_Requirement_:
Look for "Think of standing" in the listing below, then copy exactly the line it appears in and all lines after it to the end, and nothing more.
----------------------------------------
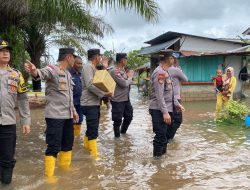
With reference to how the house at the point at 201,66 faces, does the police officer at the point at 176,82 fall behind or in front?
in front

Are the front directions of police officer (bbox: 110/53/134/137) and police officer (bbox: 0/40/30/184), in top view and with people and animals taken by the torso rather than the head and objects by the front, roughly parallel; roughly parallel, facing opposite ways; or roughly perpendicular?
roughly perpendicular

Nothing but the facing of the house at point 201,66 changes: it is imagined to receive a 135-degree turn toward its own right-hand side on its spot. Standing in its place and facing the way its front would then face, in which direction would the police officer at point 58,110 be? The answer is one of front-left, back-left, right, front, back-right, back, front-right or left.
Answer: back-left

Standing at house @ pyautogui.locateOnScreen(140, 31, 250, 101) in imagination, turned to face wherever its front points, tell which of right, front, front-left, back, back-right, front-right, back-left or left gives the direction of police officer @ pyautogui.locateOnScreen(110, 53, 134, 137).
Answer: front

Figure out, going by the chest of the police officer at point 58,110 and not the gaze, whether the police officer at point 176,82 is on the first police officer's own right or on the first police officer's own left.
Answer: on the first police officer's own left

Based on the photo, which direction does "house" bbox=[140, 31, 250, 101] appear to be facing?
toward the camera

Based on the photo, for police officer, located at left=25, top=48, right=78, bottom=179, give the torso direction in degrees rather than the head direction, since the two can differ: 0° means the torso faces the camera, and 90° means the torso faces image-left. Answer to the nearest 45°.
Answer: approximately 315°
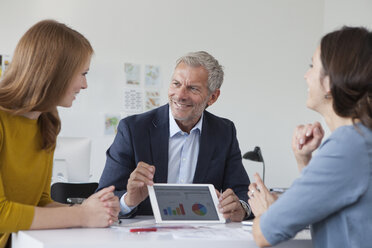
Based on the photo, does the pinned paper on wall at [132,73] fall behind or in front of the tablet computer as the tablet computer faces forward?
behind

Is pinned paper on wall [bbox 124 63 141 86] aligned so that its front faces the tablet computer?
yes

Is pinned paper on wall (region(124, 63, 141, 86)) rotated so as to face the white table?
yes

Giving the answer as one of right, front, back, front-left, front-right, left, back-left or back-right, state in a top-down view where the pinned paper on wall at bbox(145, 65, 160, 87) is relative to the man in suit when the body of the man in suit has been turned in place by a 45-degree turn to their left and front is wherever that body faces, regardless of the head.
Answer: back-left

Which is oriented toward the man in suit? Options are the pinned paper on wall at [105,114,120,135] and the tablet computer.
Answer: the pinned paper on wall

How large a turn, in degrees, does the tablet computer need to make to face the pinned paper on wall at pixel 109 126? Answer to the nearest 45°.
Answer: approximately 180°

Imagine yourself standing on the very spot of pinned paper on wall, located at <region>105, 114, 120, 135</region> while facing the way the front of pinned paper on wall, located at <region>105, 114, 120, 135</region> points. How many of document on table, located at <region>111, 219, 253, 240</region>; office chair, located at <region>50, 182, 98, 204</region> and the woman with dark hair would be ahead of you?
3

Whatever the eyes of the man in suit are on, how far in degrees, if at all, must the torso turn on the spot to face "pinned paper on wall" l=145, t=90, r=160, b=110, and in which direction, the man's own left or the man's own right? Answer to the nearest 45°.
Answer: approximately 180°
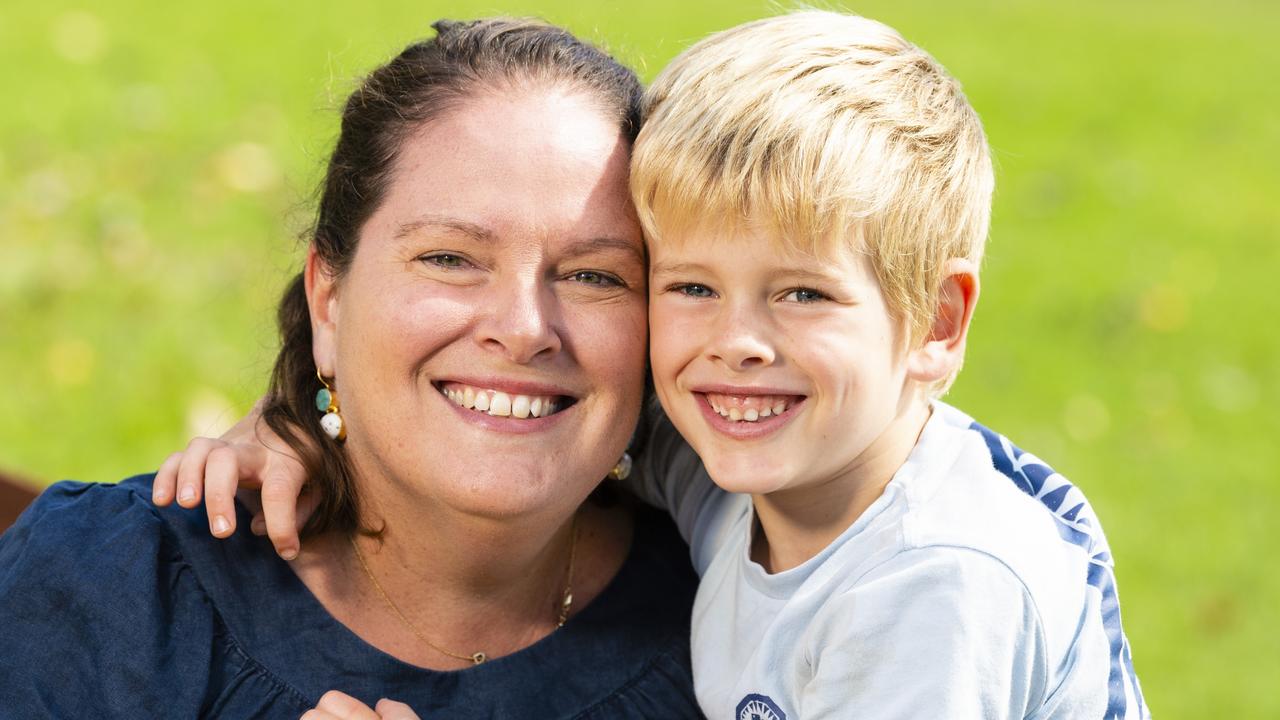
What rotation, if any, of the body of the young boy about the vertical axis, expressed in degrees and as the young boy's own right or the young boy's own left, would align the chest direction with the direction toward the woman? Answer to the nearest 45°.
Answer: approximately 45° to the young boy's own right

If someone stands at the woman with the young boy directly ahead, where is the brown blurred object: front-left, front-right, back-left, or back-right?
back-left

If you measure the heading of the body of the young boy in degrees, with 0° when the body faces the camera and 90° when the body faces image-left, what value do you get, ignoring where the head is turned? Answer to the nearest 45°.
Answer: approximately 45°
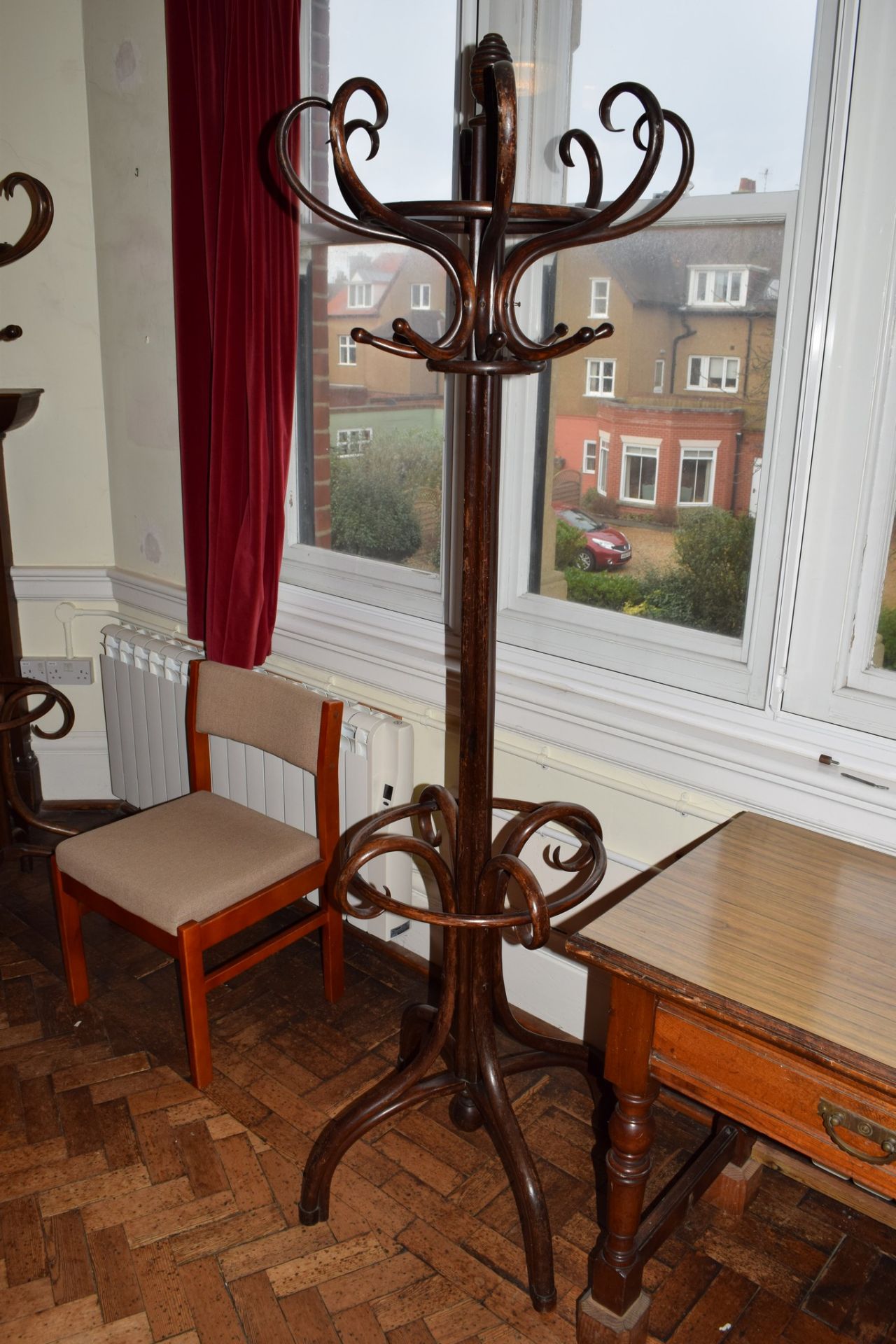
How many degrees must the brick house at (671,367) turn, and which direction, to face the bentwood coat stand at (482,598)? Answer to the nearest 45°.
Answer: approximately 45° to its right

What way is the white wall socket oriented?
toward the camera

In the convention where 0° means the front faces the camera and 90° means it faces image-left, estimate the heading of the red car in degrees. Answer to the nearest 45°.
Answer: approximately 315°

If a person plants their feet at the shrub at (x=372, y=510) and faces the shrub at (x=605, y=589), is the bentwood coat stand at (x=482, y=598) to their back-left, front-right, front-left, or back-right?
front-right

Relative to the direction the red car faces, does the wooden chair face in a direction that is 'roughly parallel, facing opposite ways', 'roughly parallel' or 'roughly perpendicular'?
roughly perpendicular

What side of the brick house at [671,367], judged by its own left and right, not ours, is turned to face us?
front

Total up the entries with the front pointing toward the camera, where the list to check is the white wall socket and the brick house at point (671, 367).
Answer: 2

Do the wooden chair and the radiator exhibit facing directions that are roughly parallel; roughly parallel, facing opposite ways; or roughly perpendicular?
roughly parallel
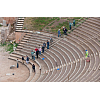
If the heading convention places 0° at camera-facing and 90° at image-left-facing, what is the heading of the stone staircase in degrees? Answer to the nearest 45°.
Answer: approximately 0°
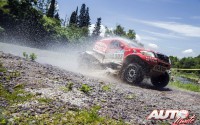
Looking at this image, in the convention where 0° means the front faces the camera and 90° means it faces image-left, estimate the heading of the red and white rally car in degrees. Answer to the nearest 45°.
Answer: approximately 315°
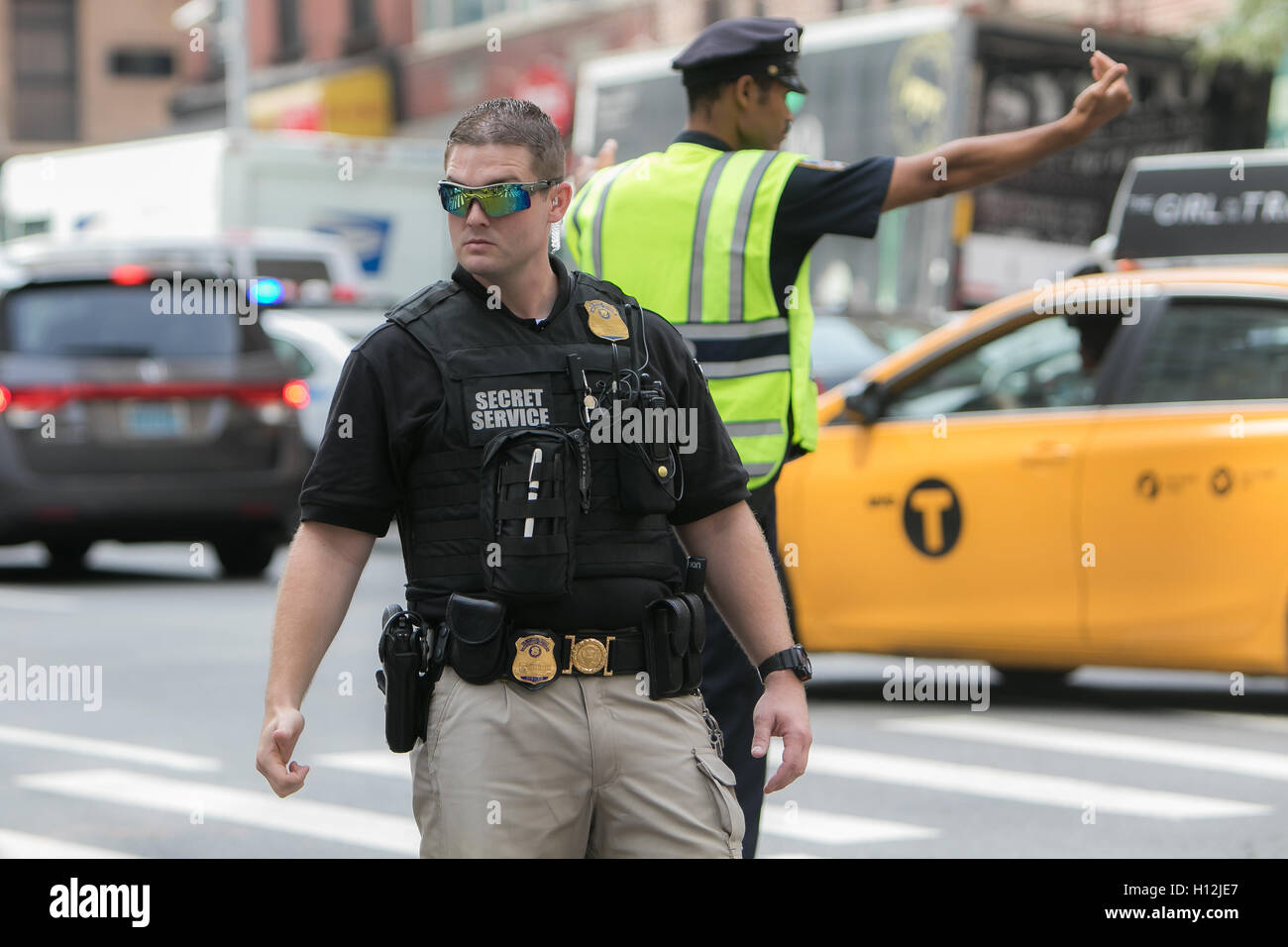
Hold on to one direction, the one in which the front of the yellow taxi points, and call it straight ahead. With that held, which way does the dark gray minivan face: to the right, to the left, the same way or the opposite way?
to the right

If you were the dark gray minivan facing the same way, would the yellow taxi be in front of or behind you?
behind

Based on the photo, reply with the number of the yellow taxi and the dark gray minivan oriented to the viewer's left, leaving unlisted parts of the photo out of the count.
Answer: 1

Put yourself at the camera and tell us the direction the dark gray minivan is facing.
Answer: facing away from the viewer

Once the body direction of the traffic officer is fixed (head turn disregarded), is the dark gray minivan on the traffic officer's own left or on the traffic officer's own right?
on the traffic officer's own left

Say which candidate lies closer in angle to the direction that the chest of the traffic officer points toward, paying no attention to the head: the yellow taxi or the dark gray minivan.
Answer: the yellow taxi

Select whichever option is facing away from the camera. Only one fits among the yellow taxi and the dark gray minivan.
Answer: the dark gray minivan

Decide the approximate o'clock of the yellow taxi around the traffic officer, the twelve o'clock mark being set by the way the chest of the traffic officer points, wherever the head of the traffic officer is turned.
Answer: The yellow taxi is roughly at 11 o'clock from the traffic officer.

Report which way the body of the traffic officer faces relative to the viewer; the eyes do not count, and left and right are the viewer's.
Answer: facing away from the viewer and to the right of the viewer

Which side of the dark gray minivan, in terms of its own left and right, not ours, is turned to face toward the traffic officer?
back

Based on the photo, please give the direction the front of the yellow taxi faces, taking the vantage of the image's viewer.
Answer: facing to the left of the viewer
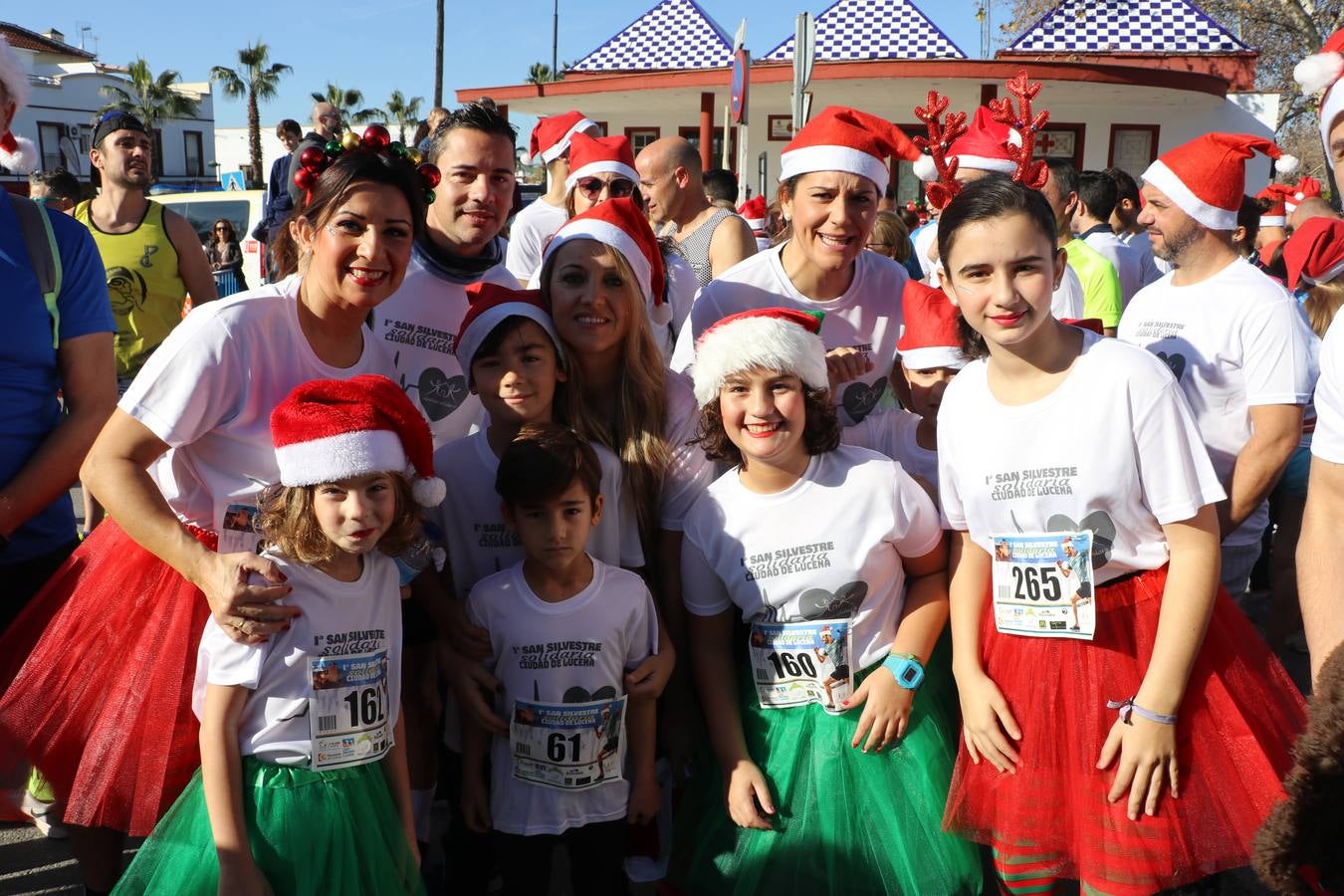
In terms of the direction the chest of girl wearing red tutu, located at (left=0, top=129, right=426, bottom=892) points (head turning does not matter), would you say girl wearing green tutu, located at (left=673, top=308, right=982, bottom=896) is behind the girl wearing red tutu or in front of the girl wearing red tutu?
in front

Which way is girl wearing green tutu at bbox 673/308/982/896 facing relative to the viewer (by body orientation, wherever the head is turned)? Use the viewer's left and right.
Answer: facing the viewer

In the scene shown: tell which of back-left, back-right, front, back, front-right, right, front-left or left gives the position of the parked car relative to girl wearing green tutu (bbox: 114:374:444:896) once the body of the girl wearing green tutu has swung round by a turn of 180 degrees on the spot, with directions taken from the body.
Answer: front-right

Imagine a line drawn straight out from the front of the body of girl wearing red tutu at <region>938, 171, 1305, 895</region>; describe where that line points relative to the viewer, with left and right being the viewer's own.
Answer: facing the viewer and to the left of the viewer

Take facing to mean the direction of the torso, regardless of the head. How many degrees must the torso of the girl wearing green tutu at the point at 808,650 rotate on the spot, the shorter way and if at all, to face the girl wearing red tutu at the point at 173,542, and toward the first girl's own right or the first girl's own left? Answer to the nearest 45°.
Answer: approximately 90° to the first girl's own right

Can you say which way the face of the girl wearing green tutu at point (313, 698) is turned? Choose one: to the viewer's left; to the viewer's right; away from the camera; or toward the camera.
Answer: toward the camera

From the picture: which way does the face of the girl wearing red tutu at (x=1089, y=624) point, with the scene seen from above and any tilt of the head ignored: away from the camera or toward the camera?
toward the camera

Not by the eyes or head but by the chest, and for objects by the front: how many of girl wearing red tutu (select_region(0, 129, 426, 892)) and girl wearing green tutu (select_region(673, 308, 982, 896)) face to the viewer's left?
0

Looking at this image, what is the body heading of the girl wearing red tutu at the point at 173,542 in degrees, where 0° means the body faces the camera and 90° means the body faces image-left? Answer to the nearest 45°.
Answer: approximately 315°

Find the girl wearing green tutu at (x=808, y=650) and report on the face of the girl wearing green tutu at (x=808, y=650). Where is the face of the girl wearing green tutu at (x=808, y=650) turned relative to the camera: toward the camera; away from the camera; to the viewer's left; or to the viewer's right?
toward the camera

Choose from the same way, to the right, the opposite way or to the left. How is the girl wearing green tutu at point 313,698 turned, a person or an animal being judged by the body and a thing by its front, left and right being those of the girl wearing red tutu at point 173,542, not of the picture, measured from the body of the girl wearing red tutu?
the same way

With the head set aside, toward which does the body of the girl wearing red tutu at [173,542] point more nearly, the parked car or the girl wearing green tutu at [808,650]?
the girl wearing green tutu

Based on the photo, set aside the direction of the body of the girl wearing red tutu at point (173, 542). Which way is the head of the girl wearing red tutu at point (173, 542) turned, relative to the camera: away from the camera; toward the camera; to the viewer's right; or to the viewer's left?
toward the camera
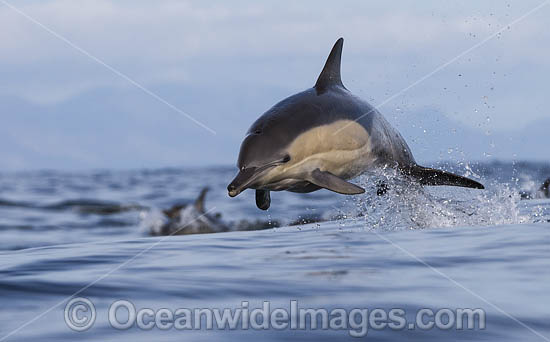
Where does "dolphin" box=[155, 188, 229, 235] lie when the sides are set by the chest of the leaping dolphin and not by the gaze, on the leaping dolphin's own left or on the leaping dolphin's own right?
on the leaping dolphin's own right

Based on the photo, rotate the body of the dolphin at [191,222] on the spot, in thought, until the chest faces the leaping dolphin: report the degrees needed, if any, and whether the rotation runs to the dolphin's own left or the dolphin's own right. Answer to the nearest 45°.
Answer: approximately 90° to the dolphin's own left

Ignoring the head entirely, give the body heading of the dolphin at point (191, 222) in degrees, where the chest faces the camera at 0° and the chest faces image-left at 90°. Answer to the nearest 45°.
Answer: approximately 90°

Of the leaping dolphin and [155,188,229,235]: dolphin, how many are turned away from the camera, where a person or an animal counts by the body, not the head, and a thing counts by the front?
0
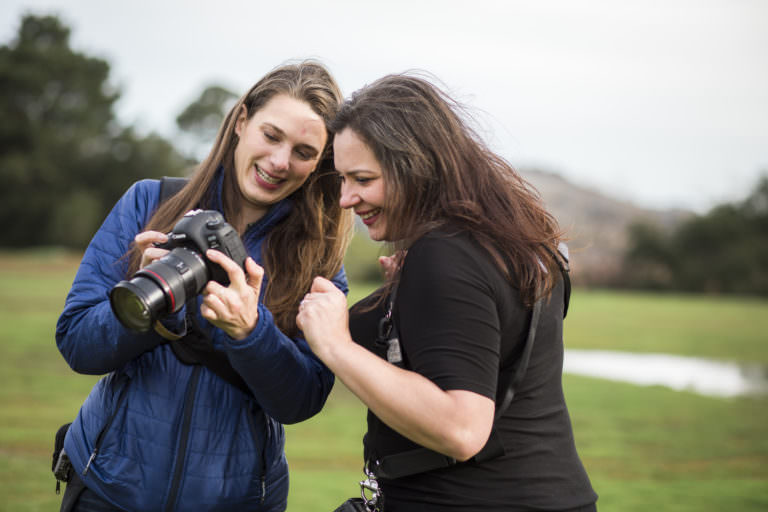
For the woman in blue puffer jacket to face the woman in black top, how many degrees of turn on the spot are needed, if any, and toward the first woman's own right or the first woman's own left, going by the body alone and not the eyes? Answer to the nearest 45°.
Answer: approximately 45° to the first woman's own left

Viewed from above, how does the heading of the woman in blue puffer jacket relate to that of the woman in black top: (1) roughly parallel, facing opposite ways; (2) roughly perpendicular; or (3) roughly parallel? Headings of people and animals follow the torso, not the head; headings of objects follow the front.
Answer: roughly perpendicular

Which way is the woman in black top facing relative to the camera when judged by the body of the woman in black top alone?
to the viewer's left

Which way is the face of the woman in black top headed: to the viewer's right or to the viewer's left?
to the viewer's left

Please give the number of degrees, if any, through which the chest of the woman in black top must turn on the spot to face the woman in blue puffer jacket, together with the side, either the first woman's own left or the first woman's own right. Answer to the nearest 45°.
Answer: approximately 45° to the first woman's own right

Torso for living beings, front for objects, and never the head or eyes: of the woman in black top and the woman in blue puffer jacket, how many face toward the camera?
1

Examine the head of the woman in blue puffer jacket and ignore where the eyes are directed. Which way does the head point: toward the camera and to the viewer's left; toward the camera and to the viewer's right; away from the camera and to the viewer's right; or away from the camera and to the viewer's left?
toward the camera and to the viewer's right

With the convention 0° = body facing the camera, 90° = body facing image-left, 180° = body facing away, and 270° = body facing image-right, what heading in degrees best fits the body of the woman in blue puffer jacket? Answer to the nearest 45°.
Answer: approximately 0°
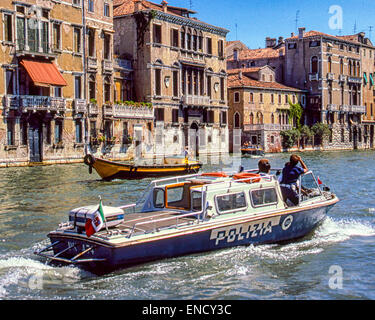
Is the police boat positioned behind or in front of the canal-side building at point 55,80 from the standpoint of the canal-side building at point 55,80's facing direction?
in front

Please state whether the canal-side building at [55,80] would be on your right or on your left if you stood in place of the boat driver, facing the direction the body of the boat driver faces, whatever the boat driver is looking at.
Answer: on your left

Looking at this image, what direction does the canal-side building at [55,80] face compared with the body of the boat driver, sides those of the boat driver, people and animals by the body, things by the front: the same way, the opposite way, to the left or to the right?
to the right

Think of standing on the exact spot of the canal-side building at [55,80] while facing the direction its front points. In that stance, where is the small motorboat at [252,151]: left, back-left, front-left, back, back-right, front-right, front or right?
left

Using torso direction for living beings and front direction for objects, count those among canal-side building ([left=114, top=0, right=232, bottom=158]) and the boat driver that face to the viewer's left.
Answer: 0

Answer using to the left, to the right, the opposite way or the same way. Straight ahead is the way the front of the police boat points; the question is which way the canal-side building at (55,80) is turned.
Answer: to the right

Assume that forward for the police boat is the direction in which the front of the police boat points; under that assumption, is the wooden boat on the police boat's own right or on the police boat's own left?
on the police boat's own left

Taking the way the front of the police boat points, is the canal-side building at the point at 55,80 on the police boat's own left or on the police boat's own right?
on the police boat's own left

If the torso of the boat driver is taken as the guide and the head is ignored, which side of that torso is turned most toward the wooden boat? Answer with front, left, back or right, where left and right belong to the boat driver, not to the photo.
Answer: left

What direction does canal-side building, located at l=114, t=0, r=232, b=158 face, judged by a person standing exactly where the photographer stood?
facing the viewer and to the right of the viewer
----------------------------------------
_Response_:
Think of standing on the exact spot of the canal-side building at [55,80] while facing the direction its front points. In that stance, where is the small motorboat at [252,151]: left, back-left, front-left, back, back-right, front-right, front or right?
left

Using torso direction for living beings and front direction for objects, count those among canal-side building ([left=114, top=0, right=232, bottom=158]) and the boat driver that face to the viewer's left.
Answer: 0

Answer using to the left, to the right, the opposite way or the same way. Straight ahead is the way the front of the police boat points; the question is which way the canal-side building at (55,80) is turned.
Answer: to the right

Assume that forward for the police boat is the direction in which the front of the police boat points; under that assumption, is the wooden boat on the police boat's own right or on the police boat's own left?
on the police boat's own left

Taking the way the front of the police boat points, is the canal-side building at the point at 55,80 on the police boat's own left or on the police boat's own right?
on the police boat's own left

If the torso of the boat driver is taken as the guide and the head is ignored, which side of that torso is turned most toward the wooden boat? Answer with front, left, back or right, where left and right belong to the boat driver, not to the photo.
Answer: left

What direction does canal-side building, located at l=114, t=0, r=232, b=158 face, judged by a person standing exactly where the photographer stood?
facing the viewer and to the right of the viewer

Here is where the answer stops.